EXTRACT TO READ START

That's right, folks--I cramped my hand while playing on my phone while, uhm, ensconced on the throne, as it were.
And it wasn't just an, "Oh, ouch--a few stretches, some ibuprofen," kind of cramp. It was an all day, "MotherFUCKER, the hell did I do to my hand?" kind of cramp--a tendonitis, if you will, and while it did diminish my screen time, it was with my right hand, and I am left-handed, so I could crochet just fine.
In fact, crocheting seemed to do it good--but then, I've been a big proponent of knitting and crocheting as recreational therapy for a variety of ills since I first started doing it myself, 22 years ago.
Anyway, the hand feels a teeny bit better, and I got some work done on my Caron Cakes shawl--which is embarrassing to admit I'm crocheting to be honest.
It's so... it's so... EASY. And the yarn is... AFFORDABLE. And it's WASHABLE and PRACTICAL and seriously all the things I seem to avoid in yarn in a big way. Is it rare? Hand-painted? One of a kind skeins that make you feel like shit if you have more than three yards left after your project? Is it hand wash only, with special conditioning soap, with PH balanced drinking water filtered through volcanic stone? WILL IT DISSOLVE WITH EVERYDAY USE? Yup. That's my yarn--I'll buy a lOT of it, and put it in a box and look at it and pet it and MAYBE knit with it one day, when I'm drunk on my own power and pitiful expertise.
But easy-care affordable mass produced yarn? Well, yes. I buy lots of that too and work the crap out of it.
So, about this shawl--it's made with Caron Cakes Cotton blend--and normally I abhor working with cotton because it's a little like trying to weave rattan with sticks. The thing is, once it's worked, cotton is a wonderful fiber--the more you wash it the softer and more giving it becomes. It's glorious. Bugs hate it, it lasts forever, and, like your favorite T-shirt it BREATHES. But there's that whole, "Makes my hands feel 80 when I'm 50 problem" and usually I'll take a hard pass.

EXTRACT TO READ END

### WHAT IS BEING ASKED
Condense the paragraph of the crochet post that begins "So, about this shawl" into a shorter version that keeps its main facts. The records are separate material and have no connection to the crochet post above.

INFORMATION SHOWN START

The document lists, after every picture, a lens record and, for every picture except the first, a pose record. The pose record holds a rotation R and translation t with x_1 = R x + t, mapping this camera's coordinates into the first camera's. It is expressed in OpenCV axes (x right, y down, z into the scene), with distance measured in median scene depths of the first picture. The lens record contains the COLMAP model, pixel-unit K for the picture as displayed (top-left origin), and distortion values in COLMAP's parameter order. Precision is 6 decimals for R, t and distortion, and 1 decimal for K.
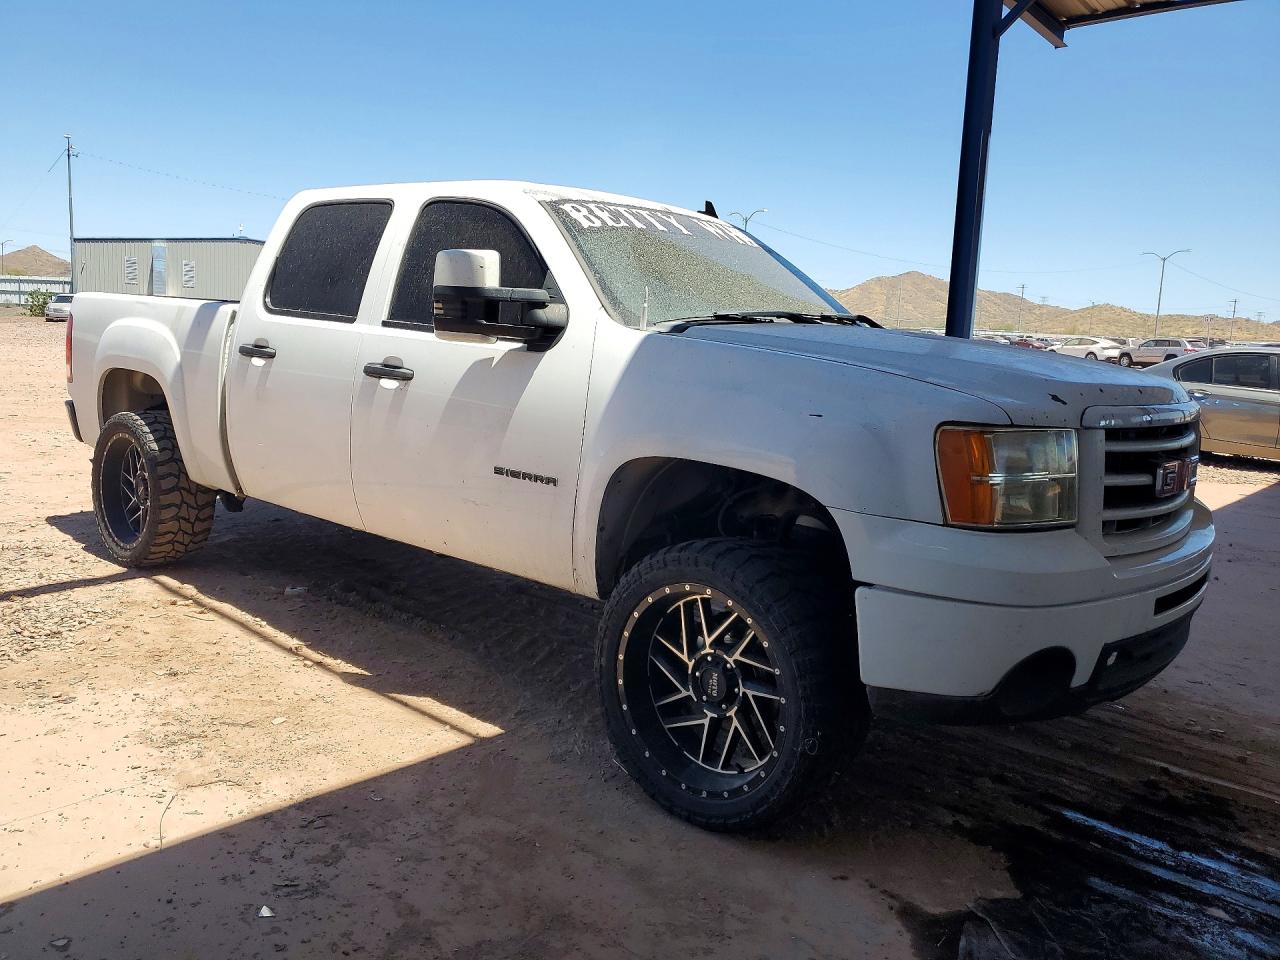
lens RADIAL K [[1001.0, 0, 636.6], [0, 1001.0, 482.0], [0, 0, 1]] dist [-0.004854, 0.019950]
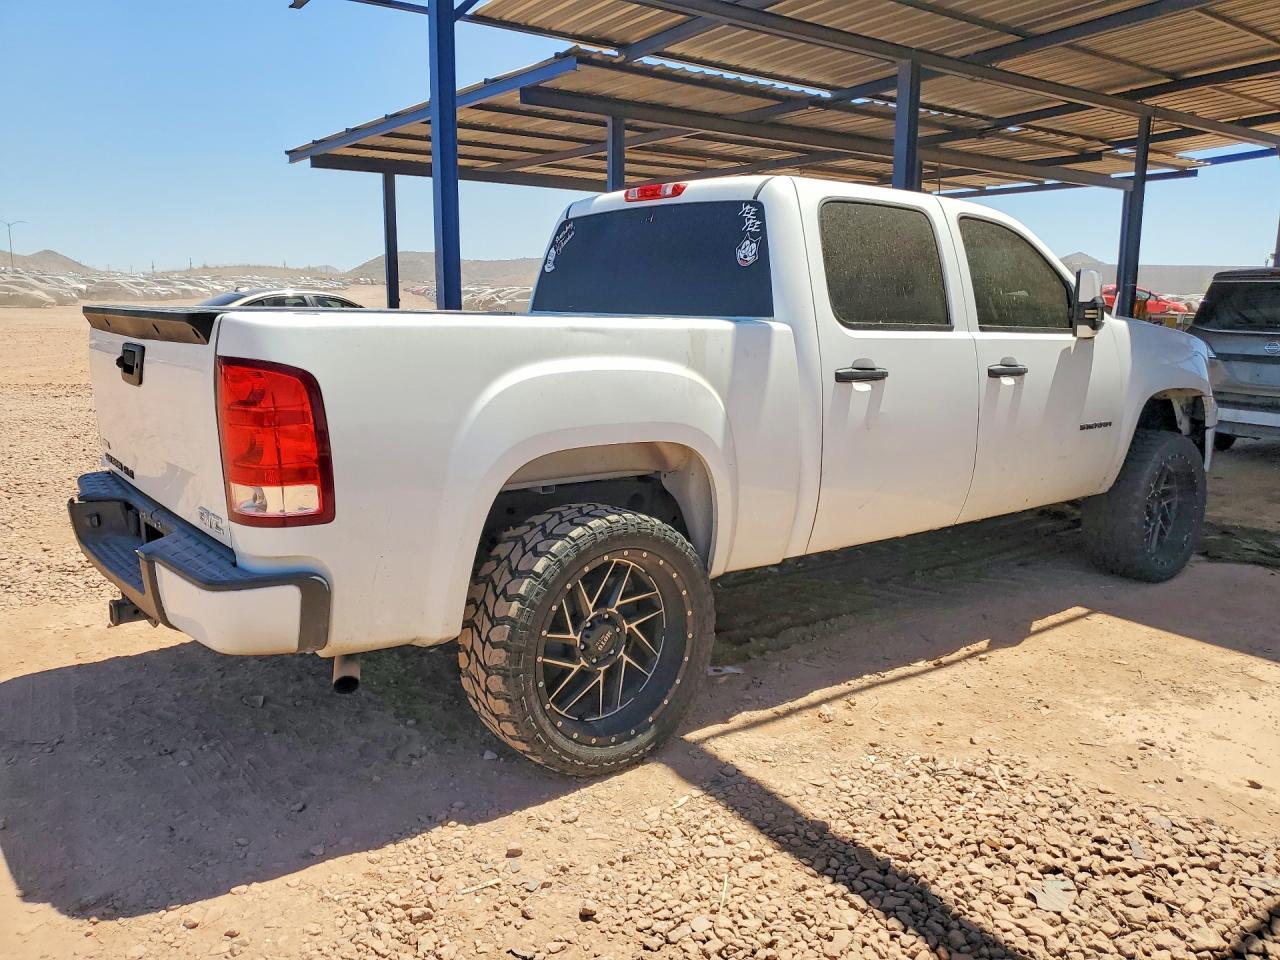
lens RADIAL K [[1001.0, 0, 642.7], [0, 1001.0, 481.3], [0, 0, 1]] dist [-0.004854, 0.019950]
pose [[0.198082, -0.241768, 0.949901, -1.381970], [0.140309, 0.966117, 0.216636, -0.281802], [-0.970091, 0.090368, 0.225293, 1.109112]]
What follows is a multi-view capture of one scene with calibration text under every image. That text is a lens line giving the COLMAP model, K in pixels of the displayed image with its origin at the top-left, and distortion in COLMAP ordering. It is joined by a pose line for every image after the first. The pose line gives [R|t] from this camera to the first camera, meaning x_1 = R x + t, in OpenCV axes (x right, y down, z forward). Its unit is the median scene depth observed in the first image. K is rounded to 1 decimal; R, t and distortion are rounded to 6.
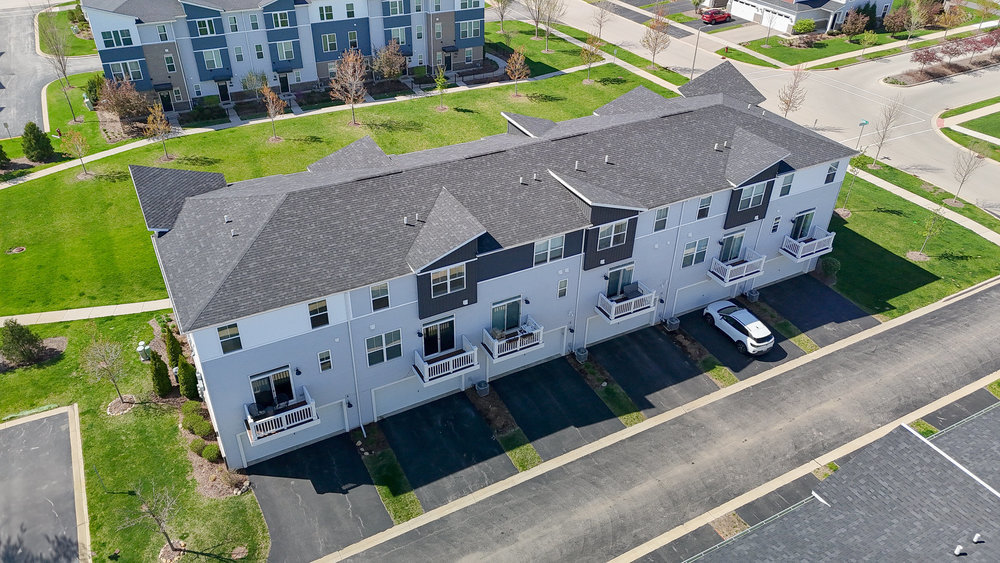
lens RADIAL K [[734.0, 0, 499.1], [0, 734.0, 279.8], [0, 0, 1]] dist [0.047698, -0.036739]
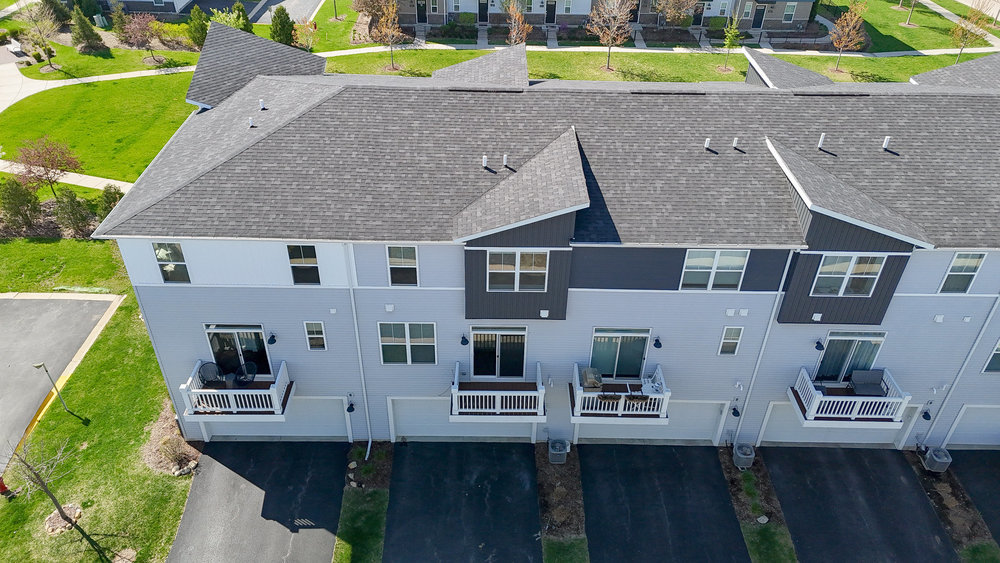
lens RADIAL K [[734.0, 0, 496.7], [0, 734.0, 280.6], [0, 0, 1]] dist [0.047698, -0.036739]
pose [[0.882189, 0.274480, -0.382627, 0.135492], [-0.265552, 0.961007, 0.077125, -0.030190], [0.388877, 0.033569, 0.920678, 0.388424]]
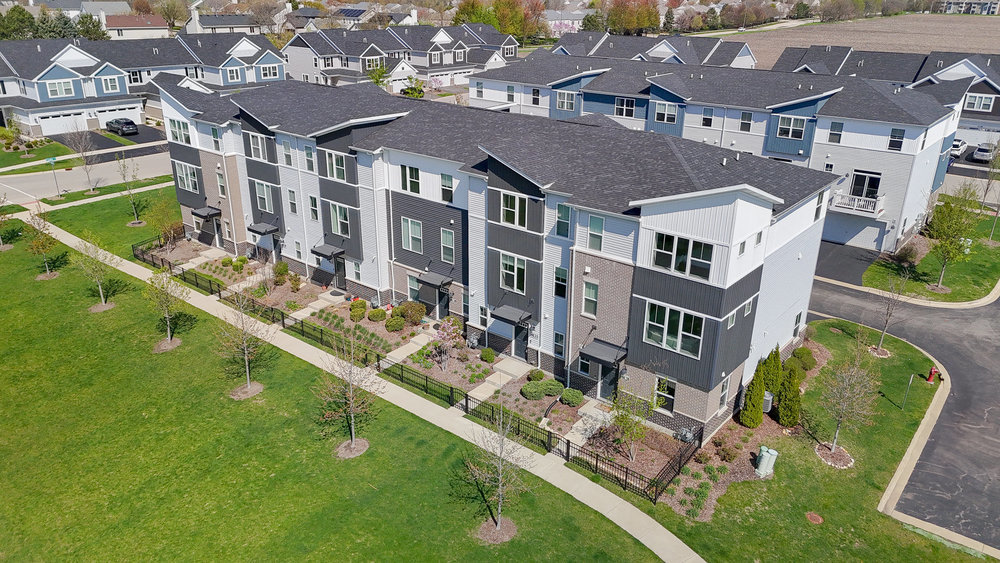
lens RADIAL K [[734.0, 0, 499.1], [0, 734.0, 281.5], [0, 0, 1]] dist [0.047698, -0.036739]
pose [[0.383124, 0.334345, -0.861063, 0.467601], [-0.525150, 0.845721, 0.094726, -0.745999], [0.759890, 0.415896, 0.499597, 1.621504]]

INFORMATION SHOWN END

### OUTPUT
The shawl is made with Caron Cakes Cotton blend. The writer normally dislikes working with cotton, comparing it to weaving rattan with sticks. Once worked, though, cotton is a wonderful fiber: it gets softer with every wash, bugs hate it, it lasts forever, and it breathes. Because it is hard on the hands ("makes my hands feel 80 when I'm 50"), the writer usually avoids it.